Scientists combine gas with multicore fibers to create mid-infrared laser wavelengths
On February 25, 2016, the latest issue of the Optica Magazine of the American Optical Society published the research results of the researchers at Bath University in the United Kingdom on the mid-infrared fiber gas laser. Mid-infrared lasers ranging from 3.1 to 3.1 microns have important applications in special applications such as spectral analysis, environmental monitoring and explosives detection, but lasers in this area have not been easy to produce.

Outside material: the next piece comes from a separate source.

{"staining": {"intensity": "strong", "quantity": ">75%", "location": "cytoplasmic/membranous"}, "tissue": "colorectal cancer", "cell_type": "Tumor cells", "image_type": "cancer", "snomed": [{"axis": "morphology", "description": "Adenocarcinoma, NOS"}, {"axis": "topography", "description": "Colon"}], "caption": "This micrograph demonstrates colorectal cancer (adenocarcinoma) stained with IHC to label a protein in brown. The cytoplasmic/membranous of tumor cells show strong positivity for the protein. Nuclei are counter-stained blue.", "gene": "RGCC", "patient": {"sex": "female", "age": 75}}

The University of Bath scientists combine suitable gases into hollow fibers to achieve mid-infrared laser radiation that combines mid-infrared wavelengths with the stability, convenience, high-quality, and high-power output characteristics of fiber lasers. William Wadsorth, one of the project's leaders, said traditional fiber lasers do not easily sustain high powers above 2.8 microns, while other similar quantum cascade lasers do not support laser wavelengths below 3.5 microns. This problem is solved with the multicore hollow fiber of silica material they have developed. Wadsorth compared their multi-core fiber structure to a series of glass tubes by which the light is transmitted in the hollow core by the reflection limits of the glass tubes rather than in the glass core as in normal fiber. It is this feature that assures that this fiber has no absorption of wavelengths above 2.8 microns as normal fiber does. The benefits of hollow fiber is that the transmission intermediary distance is long enough. In this example, they used 10 to 11 meters of hollow fiber, of which is acetylene gas.
Researchers at the University of Bath did not first think of filling a particular gas in fiber optics, a similar design had been used before. Their idea is to add a period of feedback fiber to create a reflective cavity. The reflective section amplifies a portion of the output light, reducing the need for pump power. In this design, a sophisticated communications semiconductor laser is used. This laser is practical enough, cheap enough and powerful enough.
Fei Yu, a Chinese scholar at the Bath team, said they have developed a laser wavelength that utilizes light to pump molecules and produce less than traditional techniques. This combination of gas and optical fiber technology can be used to develop more types of lasers. Different gases, up to 5 microns of laser can also use this technology to produce it.